- Selected excerpt -

════════

# CK3510SE width dimensions with R4 tires?



## Shane23ss (May 13, 2021)

Anyone know the overall width dimensions of a CK3510SE with the R4 tires? Kioti website has the width listed as 54.5 inches with Ag tires, no dimensions listed for industrial or turf tire, but just by eyeballing it, the R4 looks to me to have a wider track than the Ag tires.

Thanks for the help


----------



## Tumblindown (May 22, 2021)

Well, according to my research, the R4 is right at 16" wide and the R1 is right at 11"

Center it, split it, multiply times 2 and I think you're at about 5" wider.

Or not.


----------



## Shane23ss (May 13, 2021)

Tumblindown said:


> Well, according to my research, the R4 is right at 16" wide and the R1 is right at 11"
> 
> Center it, split it, multiply times 2 and I think you're at about 5" wider.
> 
> Or not.


Thanks for the info


----------



## Tumblindown (May 22, 2021)

Shane23ss said:


> Thanks for the info


Have you looked into the R14??


----------



## unsquidly (Jul 13, 2021)

If you need an exact measurement, I have a CK3510 with the R4 tires on it.....I can measure it.....


----------

════════

- Instruction -
In the forum thread above, what overall width does the Kioti website list for the CK3510SE with Ag tires?

- Provided records -
════════

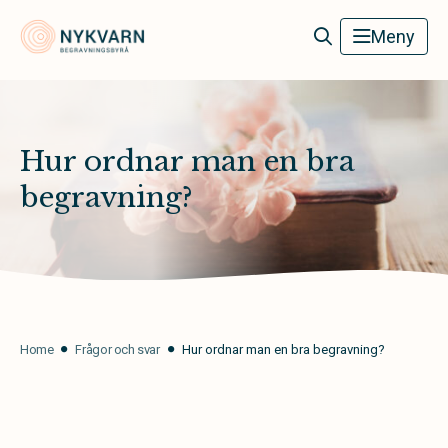
Nykvarn Begravningsbyrå
Meny
Hur ordnar man en bra
begravning?
Home
Frågor och svar
Hur ordnar man en bra begravning?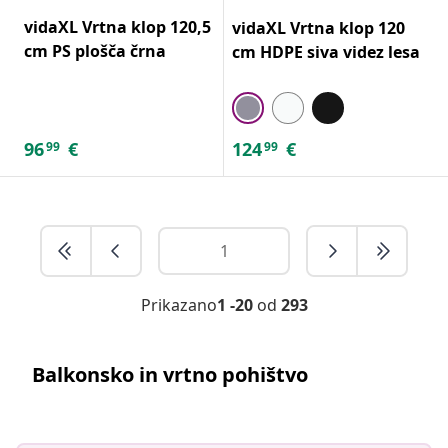
vidaXL Vrtna klop 120,5
vidaXL Vrtna klop 120
cm PS plošča črna
cm HDPE siva videz lesa
96
€
124
€
99
99
Prikazano
1 -20
od
293
Balkonsko in vrtno pohištvo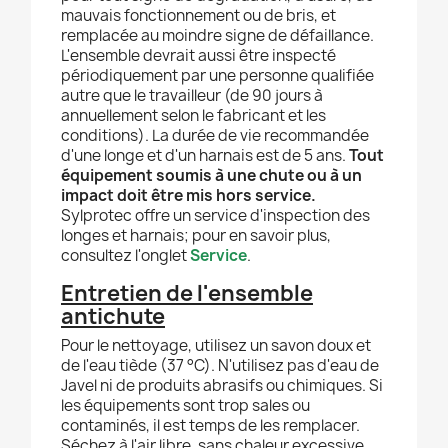
mauvais fonctionnement ou de bris, et
remplacée au moindre signe de défaillance.
L'ensemble devrait aussi être inspecté
périodiquement par une personne qualifiée
autre que le travailleur (de 90 jours à
annuellement selon le fabricant et les
conditions). La durée de vie recommandée
d'une longe et d'un harnais est de 5 ans.
Tout
équipement soumis à une chute ou à un
impact doit être mis hors service.
Sylprotec offre un service d'inspection des
longes et harnais; pour en savoir plus,
consultez l'onglet
Service
.
Entretien de l'ensemble
antichute
Pour le nettoyage, utilisez un savon doux et
de l'eau tiède (37 °C). N'utilisez pas d'eau de
Javel ni de produits abrasifs ou chimiques. Si
les équipements sont trop sales ou
contaminés, il est temps de les remplacer.
Séchez à l'air libre, sans chaleur excessive,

════════

- Response -
54.5 inches.